La Corte di Cassazione (sez. penale, sent. 22239/2011) sembra condividere l’attribuzione all’amministratore condominiale della qualità di datore di lavoro ai fini dell’applicazione delle norme antinfortunistiche.
La sentenza della Corte offre l’occasione per svolgere alcune riflessioni intorno alla tesi per la quale, in ambito condominiale, ai fini della tutela della salute e della sicurezza dei lavoratori, il datore di lavoro va identificato nell’amministratore.
Il compito del datore di lavoro è molteplice e articolato, e va dalla istruzione dei lavoratori sui rischi di determinati lavori, e dalla necessità di adottare certe misure di sicurezza, alla predisposizione di queste misure. Tali misure sono indispensabili per la salvaguardia dell’incolumità del lavoratore con riferimento all’attività lavorativa cui le specifiche misure sono riferibili.

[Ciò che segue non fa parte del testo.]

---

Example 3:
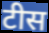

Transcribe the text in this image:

टीस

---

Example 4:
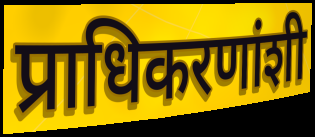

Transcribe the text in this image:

प्राधिकरणांशी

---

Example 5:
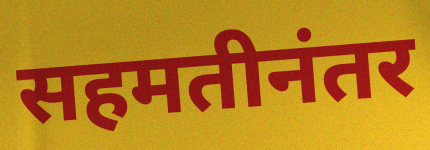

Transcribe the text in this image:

सहमतीनंतर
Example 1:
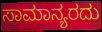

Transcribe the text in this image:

ಸಾಮಾನ್ಯರದು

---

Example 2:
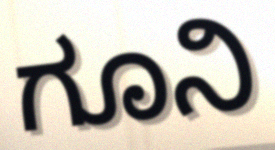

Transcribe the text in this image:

ಗೂನಿ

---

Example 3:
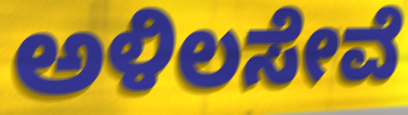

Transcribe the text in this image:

ಅಳಿಲಸೇವೆ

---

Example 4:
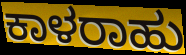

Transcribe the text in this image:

ಕಾಳರಾಹು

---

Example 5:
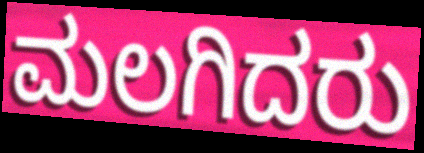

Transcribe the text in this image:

ಮಲಗಿದರು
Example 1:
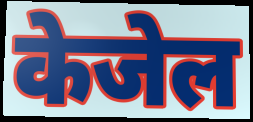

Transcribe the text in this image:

केजेल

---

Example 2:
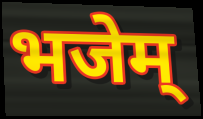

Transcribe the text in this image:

भजेम्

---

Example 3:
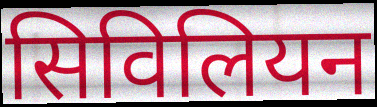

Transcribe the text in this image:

सिविलियन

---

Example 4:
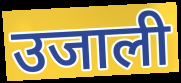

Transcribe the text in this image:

उजाली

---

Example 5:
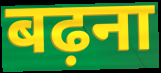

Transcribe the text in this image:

बढ़ना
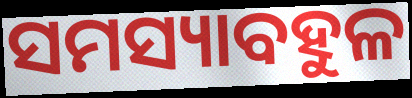
ସମସ୍ୟାବହୁଳ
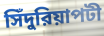
সিঁদুরিয়াপটী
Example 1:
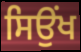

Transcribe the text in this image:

ਸਿਉਂਖ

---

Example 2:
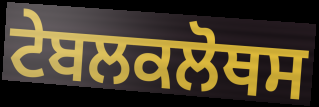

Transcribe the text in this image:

ਟੇਬਲਕਲੋਥਸ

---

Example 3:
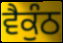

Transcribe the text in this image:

ਵੈਕੁੰਠ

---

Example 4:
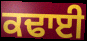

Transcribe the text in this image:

ਕਢਾਈ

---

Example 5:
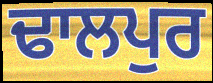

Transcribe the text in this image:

ਢਾਲਪੁਰ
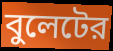
বুলেটের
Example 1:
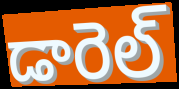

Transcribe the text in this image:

డారెల్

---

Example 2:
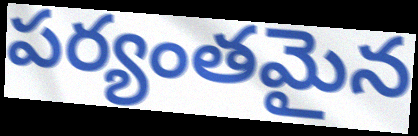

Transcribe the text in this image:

పర్యంతమైన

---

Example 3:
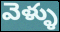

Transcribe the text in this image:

వెళ్ళు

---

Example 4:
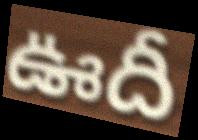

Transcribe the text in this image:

ఊదీ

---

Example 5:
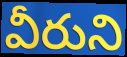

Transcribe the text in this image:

వీరుని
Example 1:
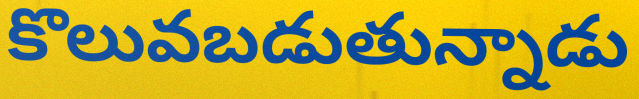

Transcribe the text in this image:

కొలువబడుతున్నాడు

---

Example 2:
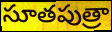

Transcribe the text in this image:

సూతపుత్రా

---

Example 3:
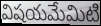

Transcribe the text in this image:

విషయమేమిటి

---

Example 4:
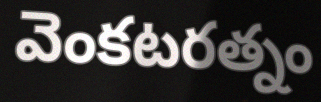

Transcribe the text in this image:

వెంకటరత్నం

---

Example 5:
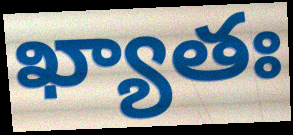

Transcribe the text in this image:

ఖ్యాతః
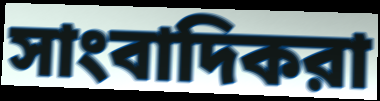
সাংবাদিকরা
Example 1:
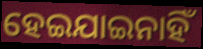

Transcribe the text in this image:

ହେଇଯାଇନାହିଁ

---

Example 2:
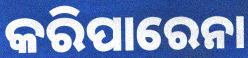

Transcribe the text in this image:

କରିପାରେନା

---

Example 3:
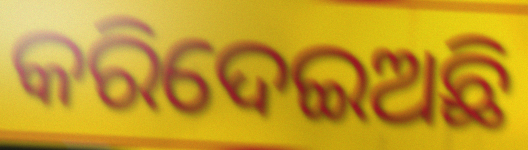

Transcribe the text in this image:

କରିଦେଇଅଛି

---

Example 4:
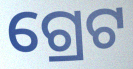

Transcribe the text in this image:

ଗ୍ରେଟ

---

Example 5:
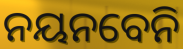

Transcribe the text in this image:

ନୟନବେନି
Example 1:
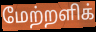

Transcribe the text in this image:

மேற்றளிக்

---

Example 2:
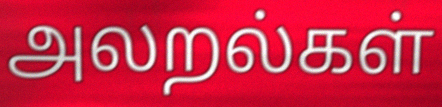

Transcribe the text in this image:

அலறல்கள்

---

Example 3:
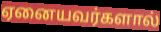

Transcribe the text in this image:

ஏனையவர்களால்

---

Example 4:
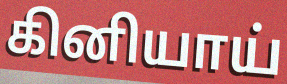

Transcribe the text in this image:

கினியாய்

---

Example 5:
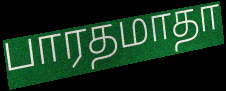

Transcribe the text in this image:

பாரதமாதா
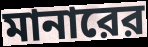
মানারের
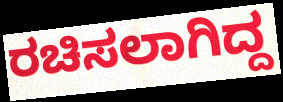
ರಚಿಸಲಾಗಿದ್ದ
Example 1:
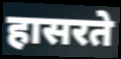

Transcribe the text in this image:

हासरते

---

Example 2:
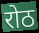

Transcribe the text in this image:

रोठ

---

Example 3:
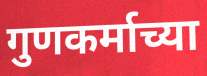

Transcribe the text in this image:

गुणकर्माच्या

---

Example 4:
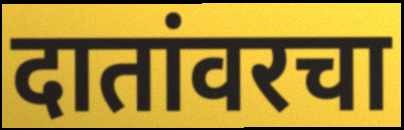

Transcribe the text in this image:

दातांवरचा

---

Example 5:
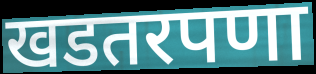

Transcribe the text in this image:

खडतरपणा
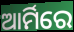
ଆର୍ମିରେ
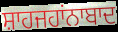
ਸ਼ਾਹਜਹਾਂਨਾਬਾਦ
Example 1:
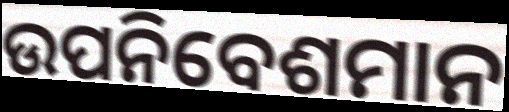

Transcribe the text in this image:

ଉପନିବେଶମାନ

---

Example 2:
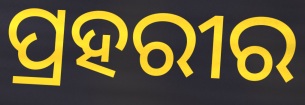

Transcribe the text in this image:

ପ୍ରହରୀର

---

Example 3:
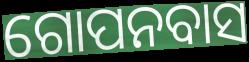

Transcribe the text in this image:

ଗୋପନବାସ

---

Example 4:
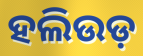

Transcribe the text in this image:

ହଲିଉଡ଼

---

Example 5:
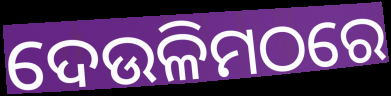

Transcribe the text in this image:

ଦେଉଳିମଠରେ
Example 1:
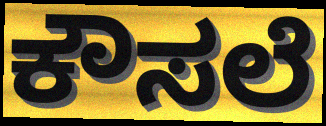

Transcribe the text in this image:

ಕೌಸಲೆ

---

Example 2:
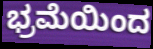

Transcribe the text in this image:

ಭ್ರಮೆಯಿಂದ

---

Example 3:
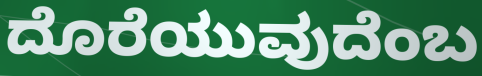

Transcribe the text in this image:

ದೊರೆಯುವುದೆಂಬ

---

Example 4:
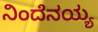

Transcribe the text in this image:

ನಿಂದೆನಯ್ಯ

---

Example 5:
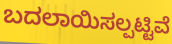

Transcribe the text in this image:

La S.C. penale (sent. n. 22239/2011, Sez. IV), chiamata a pronunciarsi sulla responsabilità di un amministratore di condominio accusato della morte del custode, caduto nelle trombe delle scale durante le ordinarie operazioni di pulizia, ha ritenuto fondato il ricorso annullando con rinvio la sentenza del Tribunale di Roma. Il giudizio interpretativo della Corte si fonda sul principio che «la prospettazione di una causa di esenzione da colpa che si richiami alla condotta imprudente altrui, non rileva allorché chi la invoca versa in re illecita, per non avere negligentemente impedito l’evento lesivo; … il datore di lavoro ha il dovere di accertarsi che l’ambiente di lavoro abbia i requisiti di affidabilità e di legalità quanto a presidi antinfortunistici, idonei a realizzare la tutela del lavoratore, e di vigilare costantemente a che le condizioni di sicurezza siano mantenute per tutto il tempo in cui è prestata l’opera …».
Pertanto, nella fattispecie in esame, essendo l’amministratore di condominio datore di lavoro del custode il decesso, causato presumibilmente da un parapetto delle scale di altezza inferiore a quella stabilita dalla legge (dopo il tragico incidente era stato rialzato di quei centimetri necessari a raggiungere la misura minima imposta dalla legge) è sicuramente il risultato della violazione degli obblighi sanciti dall’art. 26, comma 1, lett. b) D.P.R. n. 547/1995 posto che il legislatore se ha stabilito in un metro l’altezza minima di un parapetto ha evidentemente ritenuto che un’altezza inferiore non possa considerarsi idonea ad assicurare al lavoratore una tutela efficace.